Feu d’artifice de contresens : victime/pervertie/pas/innocente.

Il se pourrait, après tout, qu’inviter «Lolita» ici soit une manière inconsciente de reconnaître la réalité des faits : un adulte toujours puissant par sa célébrité, son lien de parenté, son autorité naturelle, la bénédiction d’un autre adulte, etc. ne peut prétendre sans déformer lourdement les faits avoir obtenu le libre consentement d’un ou d’une adolescent•e, ou d’un ou d’une enfant.

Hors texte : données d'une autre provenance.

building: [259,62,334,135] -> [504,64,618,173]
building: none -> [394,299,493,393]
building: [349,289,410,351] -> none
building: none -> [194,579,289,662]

Chaque fois, on assiste finalement au même processus d’inversion si souvent décrit et dénoncé par Bernard Lempert[[Bernard Lempert, dernier ouvrage publié : Le tueur sur un canapé jaune. Les rêves et la mémoire traumatique, Éditions du Seuil, 2008.]]. La cruauté de l’agresseur, ses stratégies odieuses, sa lâcheté s’effacent dans l’ombre de sa victime diabolisée. Bryan Boyd analysait justement que tant de lecteurs n’acceptent que la version de Humbert, ils réagissent à son éloquence, non aux faits exposés (…). En présentant le récit si franchement du point de vue de Humbert, Nabokov nous met en garde contre le pouvoir de l’esprit à excuser le mal qu’il peut causer en le rationalisant – et plus l’esprit est puissant, plus il faut se tenir en garde[[Bryan Boyd, op. cité, p260.]].

Autant qu’excuser le mal, il s’agit de l’exorciser, le faire disparaître comme réalité extérieure aurait dit Sandor Ferenczi, décrivant le mécanisme de l’identification à l’agresseur.

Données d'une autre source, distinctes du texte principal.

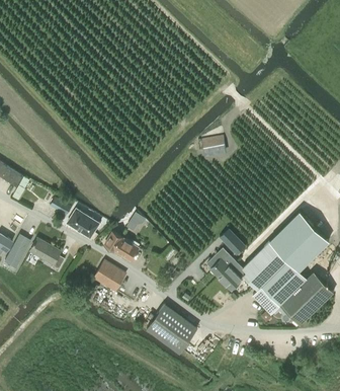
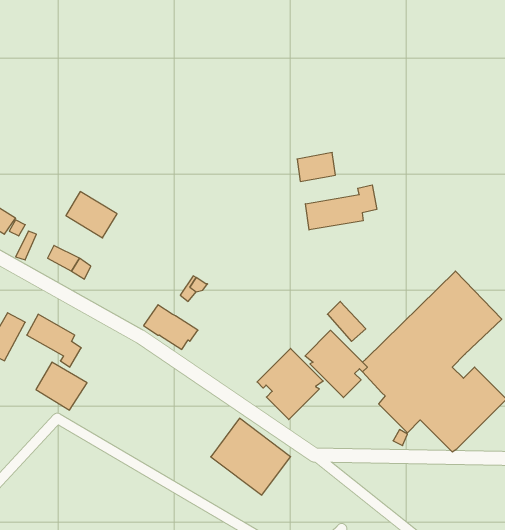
building: none -> [305,185,377,230]
building: [67,208,99,237] -> [66,192,117,238]
building: none -> [257,348,323,420]
building: [94,259,126,290] -> [36,362,87,410]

Cette position psychique, précisait-il, permet à l’enfant, privé de secours et de sollicitude alors qu’il est livré à la passion sexuelle d’un adulte, de maintenir la situation de tendresse antérieure. Par ce procédé, la victime peut rendre le traumatisme nul et non avenu[[Sandor Ferenczi, « Confusion de langue entre les adultes et l’enfant. Le langage de la tendresse et de la passion », in Psychanalyse IV, Éditions Payot, 1982, pour la traduction française, pp125-147.]].

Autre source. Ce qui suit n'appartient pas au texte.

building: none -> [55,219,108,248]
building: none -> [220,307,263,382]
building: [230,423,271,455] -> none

On pourrait donc faire l’hypothèse que chaque lecteur, chaque vulgarisateur de «Lolita» qui voit en elle, et en chacune de ses «sœurs» ou en chacun de ses «frères» d’infortune, «une enfant perverse exploitant un adulte faible», abrite en fait un enfant identifié à l’agresseur qui préfère croire que ce sont les enfants qui sont mauvais, et qu’il n’existe pas d’adulte assez mauvais pour détruire ainsi… la situation de tendresse antérieure.

Mais alors, tous ces doutes, toute cette incrédulité, toutes accusations, toutes ces questions aux enfants victimes : mais pourquoi l’as-tu suivi ?, mais pourquoi n’as-tu pas dit non ?, ce n’est pas possible !, tu as dù faire quelque chose de mal…, ne seraient que cela : la protestation effrayée d’un enfant jamais secouru qui refuse que l’irréparable ait eu lieu ; et qui invente, aux dépens des autres enfants, un monde fantastique où les adultes sont peut-être étranges mais pas plus dangereux qu’un lapin blanc trop pressé…

«Lolita» est devenu un nom commun. Soit, mais alors la définition exacte devrait en être : fillette de douze ans, ou plus, ou moins, victime d’inceste ou de la passion sexuelle perverse d’un adulte. Et l’on pourrait apprécier que «Humbert-Humbert», «Hum» comme le désignait Lolita avec dédain, indique désormais un des ces prédateurs d’enfants qui maquillent leurs crimes en déclarations d’amour.